Exercise requirements: Copy nothing from the entries below except the lines from the one containing "Rendered at 1241 by 1754 pixels." through the one containing "For every layout", and copy those exactly.

Data extracts:
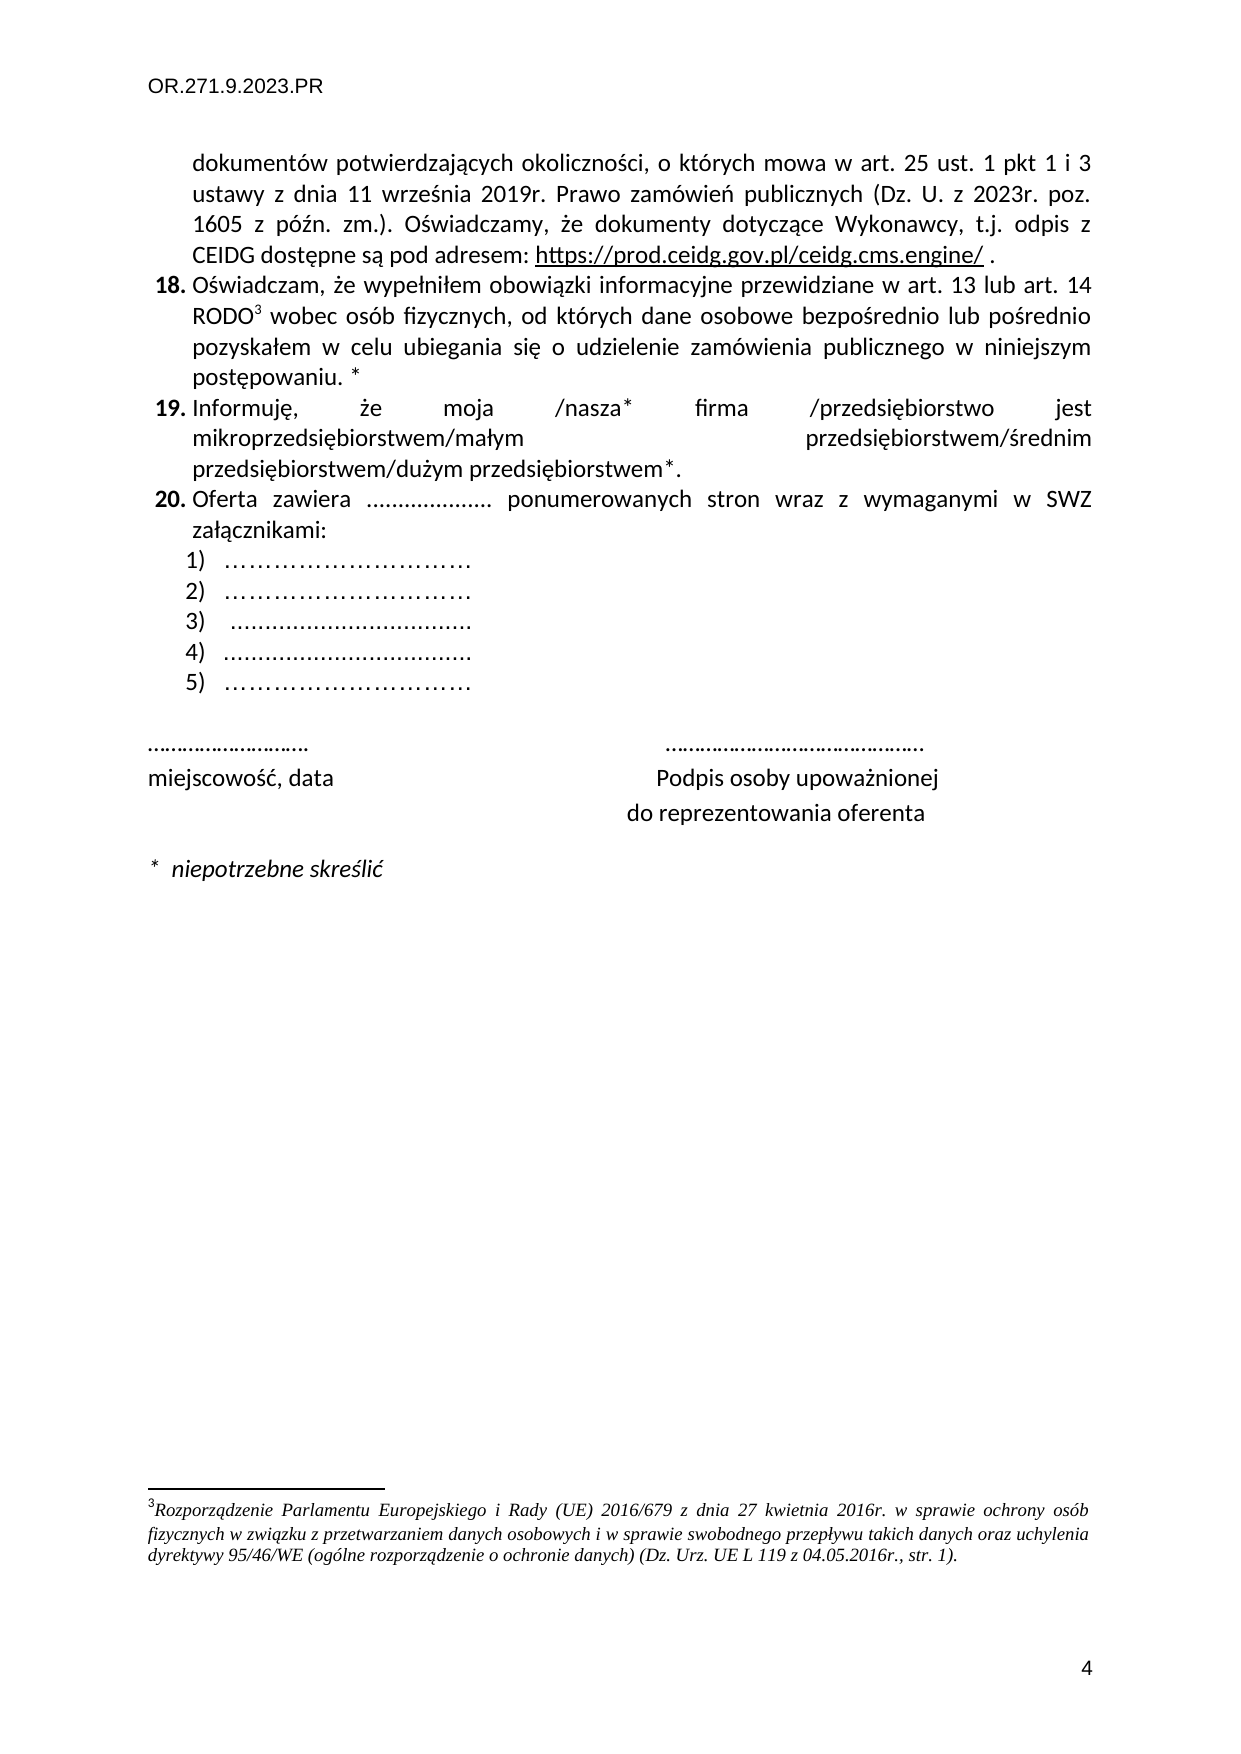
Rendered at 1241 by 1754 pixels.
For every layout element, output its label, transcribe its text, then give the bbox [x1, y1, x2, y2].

--

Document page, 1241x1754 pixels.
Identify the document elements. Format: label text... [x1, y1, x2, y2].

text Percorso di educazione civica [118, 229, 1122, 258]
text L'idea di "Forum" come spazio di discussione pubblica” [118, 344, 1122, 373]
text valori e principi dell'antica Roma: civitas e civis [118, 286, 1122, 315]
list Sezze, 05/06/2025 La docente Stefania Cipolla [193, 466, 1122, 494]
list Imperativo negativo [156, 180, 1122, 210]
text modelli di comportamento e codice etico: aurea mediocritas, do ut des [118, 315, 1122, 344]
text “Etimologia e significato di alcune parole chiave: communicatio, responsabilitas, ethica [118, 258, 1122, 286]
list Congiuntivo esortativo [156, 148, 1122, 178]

Exercise output:
Rendered at 1241 by 1754 pixels.
For every layout element, output its label, transcribe its text, then give the bbox [x1, y1, x2, y2].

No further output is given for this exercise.